Now let's try it on clinical notes. Below we have an excerpt of a doctor's notes for a patient with an abnormal echocardiogram (this sample is taken from [here](https://www.mtsamples.com/site/pages/sample.asp?Type=6-Cardiovascular%20/%20Pulmonary&Sample=1597-Abnormal%20Echocardiogram))

In [None]:
passage = "Abnormal echocardiogram findings and followup. Shortness of breath, congestive heart failure, \
           and valvular insufficiency. The patient complains of shortness of breath, which is worsening. \
           The patient underwent an echocardiogram, which shows severe mitral regurgitation and also large \
           pleural effusion. The patient is an 86-year-old female admitted for evaluation of abdominal pain \
           and bloody stools. The patient has colitis and also diverticulitis, undergoing treatment. \
           During the hospitalization, the patient complains of shortness of breath, which is worsening. \
           The patient underwent an echocardiogram, which shows severe mitral regurgitation and also large \
           pleural effusion. This consultation is for further evaluation in this regard. As per the patient, \
           she is an 86-year-old female, has limited activity level. She has been having shortness of breath \
           for many years. She also was told that she has a heart murmur, which was not followed through \
           on a regular basis."

q1 = "How old is the patient?"
q2 = "Does the patient have any complaints?"
q3 = "What is the reason for this consultation?"
q4 = "What does her echocardiogram show?"
q5 = "What other symptoms does the patient have?"
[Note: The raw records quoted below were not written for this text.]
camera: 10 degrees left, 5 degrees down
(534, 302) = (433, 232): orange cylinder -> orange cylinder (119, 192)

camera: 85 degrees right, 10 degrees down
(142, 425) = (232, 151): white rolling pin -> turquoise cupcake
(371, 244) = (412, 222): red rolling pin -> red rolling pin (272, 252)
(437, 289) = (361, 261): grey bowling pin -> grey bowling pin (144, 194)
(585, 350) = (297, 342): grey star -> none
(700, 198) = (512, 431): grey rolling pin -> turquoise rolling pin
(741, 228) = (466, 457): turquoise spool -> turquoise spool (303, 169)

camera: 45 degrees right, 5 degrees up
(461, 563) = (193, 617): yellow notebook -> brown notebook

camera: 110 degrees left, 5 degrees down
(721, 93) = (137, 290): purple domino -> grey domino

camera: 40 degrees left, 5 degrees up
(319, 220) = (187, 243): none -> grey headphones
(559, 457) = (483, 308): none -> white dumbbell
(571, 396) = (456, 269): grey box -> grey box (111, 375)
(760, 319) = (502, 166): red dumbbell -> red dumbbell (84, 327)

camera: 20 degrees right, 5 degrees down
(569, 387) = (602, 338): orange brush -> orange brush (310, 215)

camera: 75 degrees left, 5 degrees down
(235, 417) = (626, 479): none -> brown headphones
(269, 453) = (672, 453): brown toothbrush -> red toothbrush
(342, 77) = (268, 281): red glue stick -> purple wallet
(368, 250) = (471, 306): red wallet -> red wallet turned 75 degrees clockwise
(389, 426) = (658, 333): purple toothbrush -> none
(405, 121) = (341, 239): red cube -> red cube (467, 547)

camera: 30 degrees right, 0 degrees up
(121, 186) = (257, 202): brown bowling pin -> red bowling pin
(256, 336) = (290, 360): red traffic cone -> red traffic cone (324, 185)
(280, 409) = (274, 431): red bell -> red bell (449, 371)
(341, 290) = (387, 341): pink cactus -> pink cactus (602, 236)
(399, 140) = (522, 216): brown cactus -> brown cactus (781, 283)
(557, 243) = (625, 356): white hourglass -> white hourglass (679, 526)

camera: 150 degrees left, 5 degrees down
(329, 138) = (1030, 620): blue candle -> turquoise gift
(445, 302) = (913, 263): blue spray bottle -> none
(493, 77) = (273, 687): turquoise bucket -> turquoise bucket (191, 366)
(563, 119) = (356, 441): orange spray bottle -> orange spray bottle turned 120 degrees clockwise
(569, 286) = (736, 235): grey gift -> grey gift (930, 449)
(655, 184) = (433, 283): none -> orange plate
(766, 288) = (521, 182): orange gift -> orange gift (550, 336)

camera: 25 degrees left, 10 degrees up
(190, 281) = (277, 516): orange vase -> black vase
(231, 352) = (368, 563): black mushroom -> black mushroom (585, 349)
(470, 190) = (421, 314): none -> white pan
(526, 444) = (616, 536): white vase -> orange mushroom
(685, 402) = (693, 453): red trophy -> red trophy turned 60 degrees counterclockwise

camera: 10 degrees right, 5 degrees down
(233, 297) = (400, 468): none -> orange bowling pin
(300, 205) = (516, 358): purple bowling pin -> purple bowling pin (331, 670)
questions = [q1, q2, q3, q4, q5]

for i, q in enumerate(questions):
    print("Question {}: {}".format(i+1, q))
    print()
    print("Answer: {}".format(get_model_answer(model, q, passage, tokenizer)))
    print()
    print()

### Output:

Question 1: How old is the patient?

Answer: 86


Question 2: Does the patient have any complaints?

Answer: The patient complains of shortness of breath


Question 3: What is the reason for this consultation?

Answer: further evaluation


Question 4: What does her echocardiogram show?

Answer: severe mitral regurgitation and also large pleural effusion


Question 5: What other symptoms does the patient have?

Answer: colitis and also diverticulitis




Even without fine-tuning, the model is able to reasonably answer most of the questions! Of course, it isn't perfect (it doesn't give much detail). To improve performance, we would ideally collect a medical QA dataset and fine tune the model.